川崎市簡易宿泊所火事 利用者の多くは高齢の生活保護受給者
2015年5月18日(月)22時14分
神奈川・川崎市で、簡易宿泊所2棟を全焼した火災は、なぜ発生し、何が被害の拡大を招いたのか。
利用していた多くは、高齢の生活保護受給者だった。
17日午前2時すぎ、川崎市川崎区の簡易宿泊所「吉田屋」から出火。
火は、隣に立つ、同じく簡易宿泊所の「よしの」に燃え移り、2棟が全焼した。
宿泊者は「ベルが鳴って、ドアを開けたら、煙がばーっと。上から火の粉が落ちてきた」と語った。
この火事で、宿泊所に住んでいた市川 実さん(48)ら4人が死亡。
19人が重軽傷を負い、現在も、複数の宿泊者と連絡が取れていない。
宿泊者は「おそらく、逃げ遅れちゃった人もいるのではないか。比較的、高齢者が多いので。自分は53歳だけど、一番若い部類だから」と語った。

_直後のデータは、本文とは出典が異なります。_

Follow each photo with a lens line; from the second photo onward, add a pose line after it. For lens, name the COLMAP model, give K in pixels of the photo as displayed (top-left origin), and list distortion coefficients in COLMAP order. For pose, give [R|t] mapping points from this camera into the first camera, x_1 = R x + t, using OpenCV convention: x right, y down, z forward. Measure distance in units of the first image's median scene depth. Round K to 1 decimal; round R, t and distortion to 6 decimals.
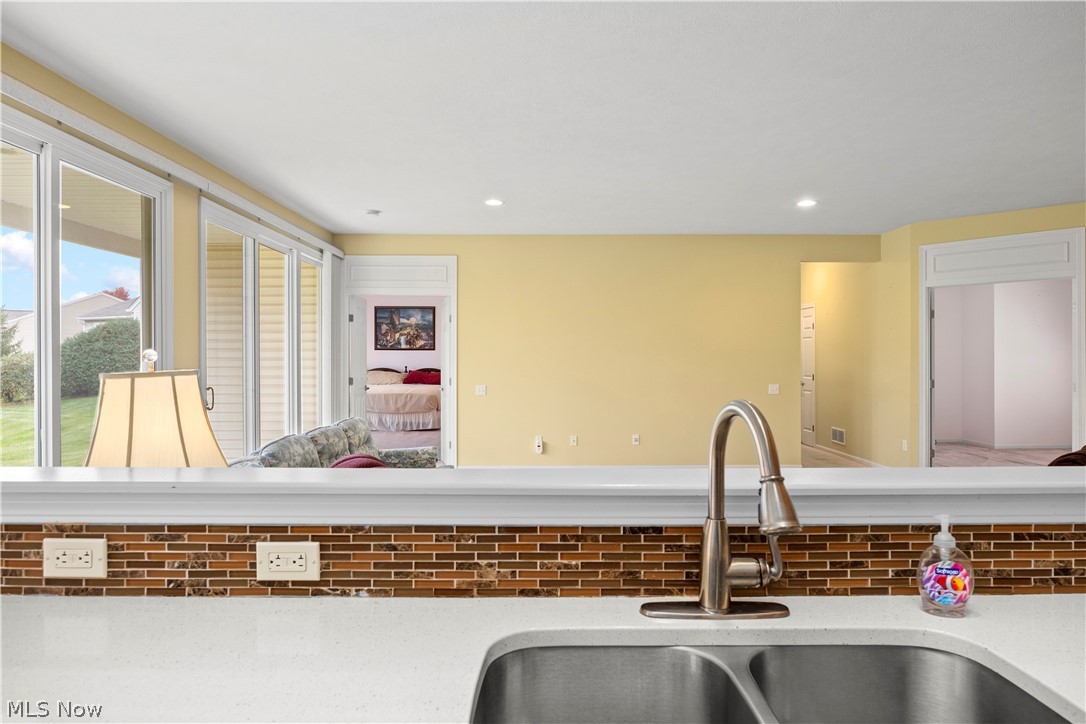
lens RADIAL K [[633.8, 0, 543.8], [0, 633.8, 363.7], [0, 0, 1]] dist [-0.017039, 0.003476]
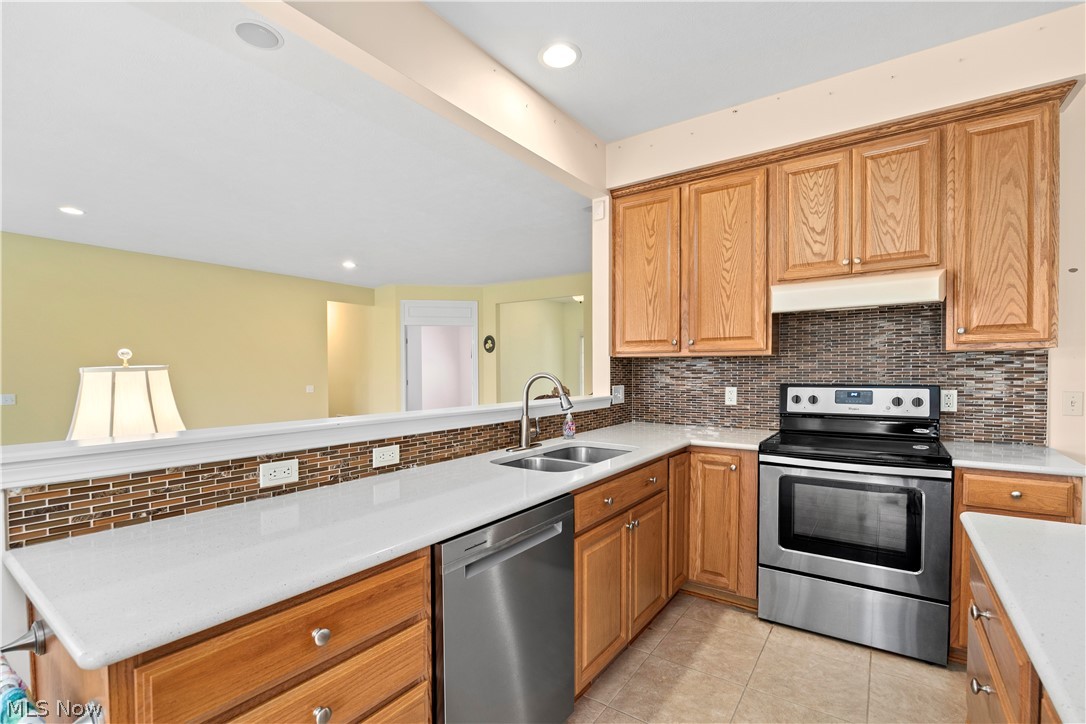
lens RADIAL K [[487.9, 0, 544.9], [0, 487.9, 382.8], [0, 0, 1]] dist [-0.018102, 0.002022]
pose [[0.581528, -0.023449, 0.813188, -0.346779], [0.009416, 0.999712, 0.022094, 0.011275], [-0.813472, -0.005191, 0.581581, -0.084658]]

全焼した2棟の屋根は、崩れ落ち、上空からも、中の様子がよく見える。
焼け残った壁や柱からは、内部が、細かく部屋で仕切られていることがわかる。
火元となった吉田屋は、築50年以上の木造3階建て。
廊下の両側に、3畳ほどの1人用の部屋が並ぶ造りで、1泊は2,000円前後だという。
宿泊客は、「若い人もいるけど、90%は、60歳から80歳くらい」、「ここに住んでいる人の9割以上が生活保護。自分もそう」などと話した。

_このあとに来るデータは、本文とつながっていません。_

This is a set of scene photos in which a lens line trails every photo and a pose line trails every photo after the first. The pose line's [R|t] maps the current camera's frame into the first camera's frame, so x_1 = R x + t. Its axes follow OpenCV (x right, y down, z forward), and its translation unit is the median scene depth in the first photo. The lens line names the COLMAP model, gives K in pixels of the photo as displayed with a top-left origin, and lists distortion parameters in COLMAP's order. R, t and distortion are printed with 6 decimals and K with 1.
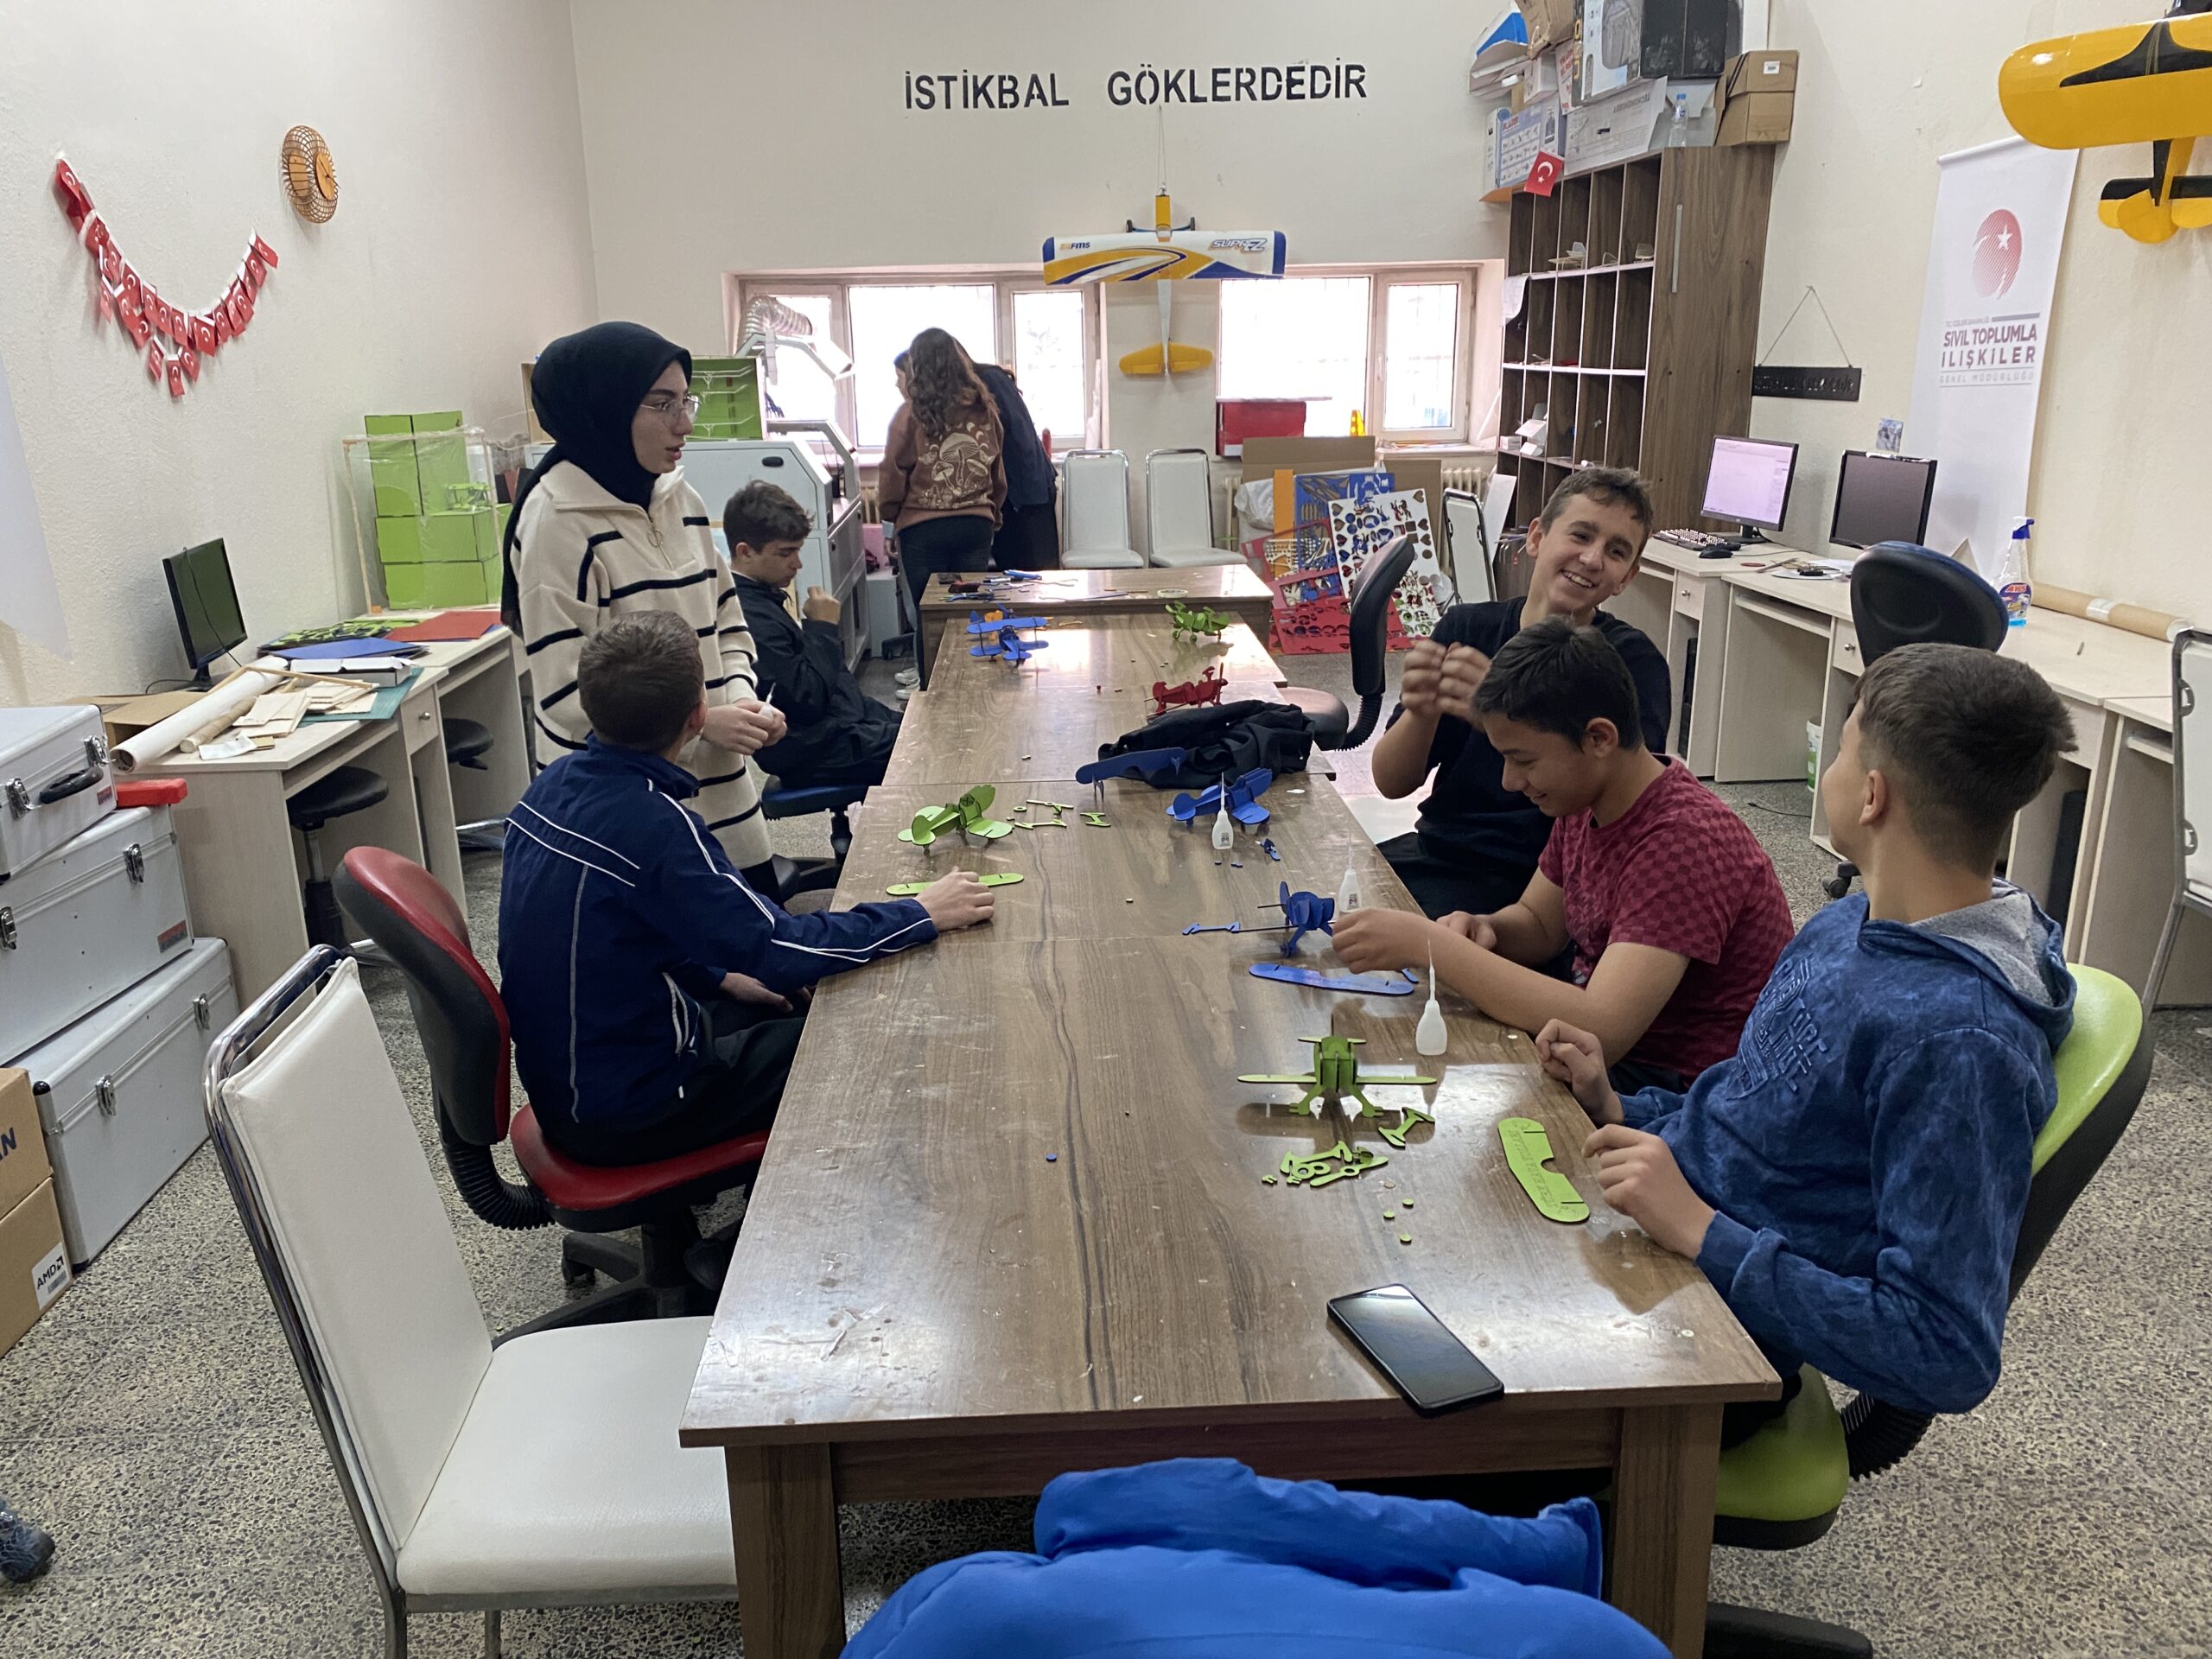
lens RADIAL K [[1687.0, 0, 1078.7], [0, 1687.0, 811.9], [0, 0, 1]] dist [0.033584, -0.026748]
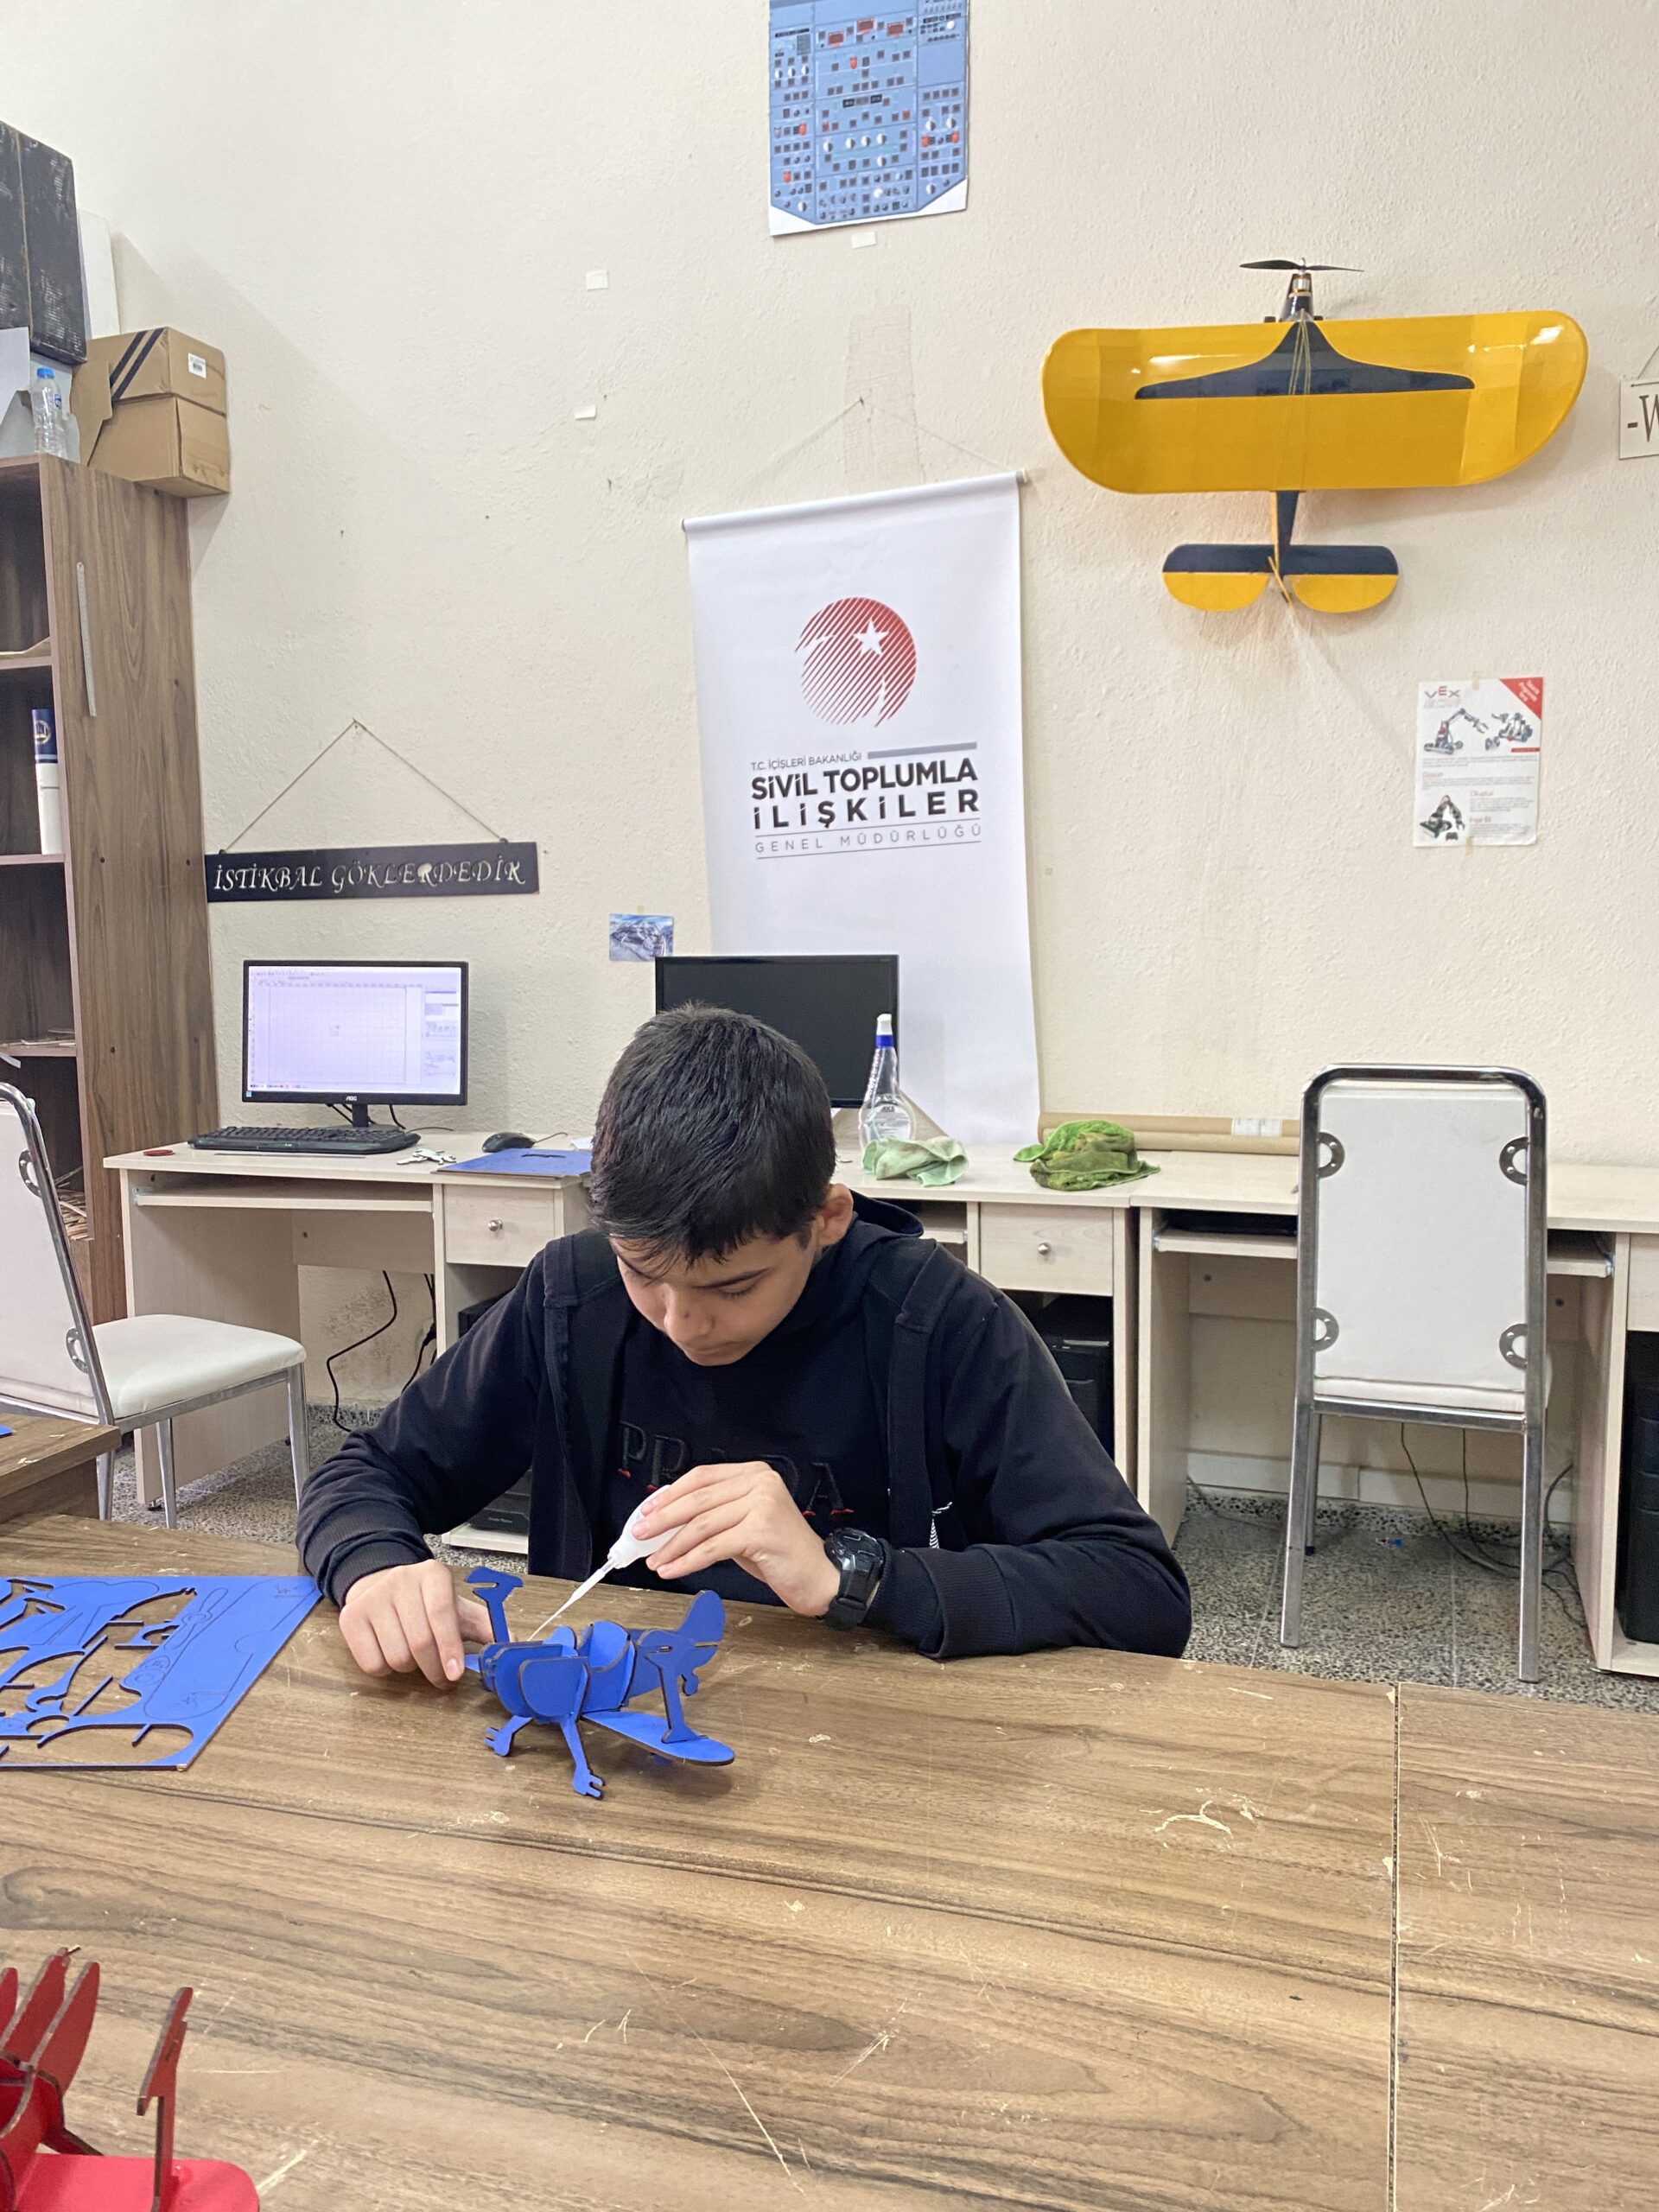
lens RADIAL K [[1687.0, 0, 824.2], [0, 1687.0, 1089.8], [0, 0, 1]] dist [0.033584, -0.026748]
pose [[0.371981, -0.085127, 0.924329, -0.083009], [0.261624, 0.965030, -0.016411, -0.120231], [-0.890608, 0.247931, 0.381244, 0.619622]]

川崎市によると、吉田屋や、よしのの住所で生活保護の申請をしている人が、吉田屋に41人、よしのに29人いるという。
特に、高齢の生活保護受給者が、簡易宿泊所を自宅として長期間、滞在しているケースが多いという。
利用する多くが高齢者だという簡易宿泊所。
これは、いったいどんな場所なのか。
川崎市の八丁畷(はっちょうなわて)駅の近くには、簡易宿泊所が密集している。
吉田屋があるのは、JR川崎駅から、およそ800メートルの住宅街。
この近隣には、簡易宿泊所が30軒以上立ち並んでいて、生活保護を受ける多くの高齢者が暮らしていた。
その1人が、現在81歳の小林一枝さん。
生活保護を受け、およそ9年前から、火事が起きた吉田屋で暮らしていた。
幸い、けがはなかったが、住む場所を失ったため、新たな簡易宿泊所へと移った小林さんに同行し、部屋を見せてもらった。
小林さんは「(川崎市が仲介して?)そう、紹介してもらって、ここに。寝るだけでいいからと言って、きのうから。(吉田屋も)部屋は3畳。ここと同じ」と話した。
吉田屋とほぼ同じ造りだという、3畳の部屋。
テレビと小さなテーブルがあり、布団を敷くと、部屋はいっぱいになる。
風呂やトイレは共同。
頭上には、火災報知機がある。
こうした簡易宿泊所で暮らすようになったきっかけについて、小林さんは「72歳の時に(吉田屋に)入った。仕事もできなくて、どうしようもないからということで。
そして、生活保護を。年金もらえなくて。娘と息子がいるし、迷惑かけるのが嫌だから。なるべく、迷惑かけないような生活をしようと思ってますから。
他人がいるところに入りたくない。自分1人の方が、よっぽど身軽でいい」と話した。
火事を受けて、消防などは、19日から、市内にあるおよそ50カ所の簡易宿泊所の立ち入り検査を行う予定で、消防設備や避難路の確保などについて調べる方針。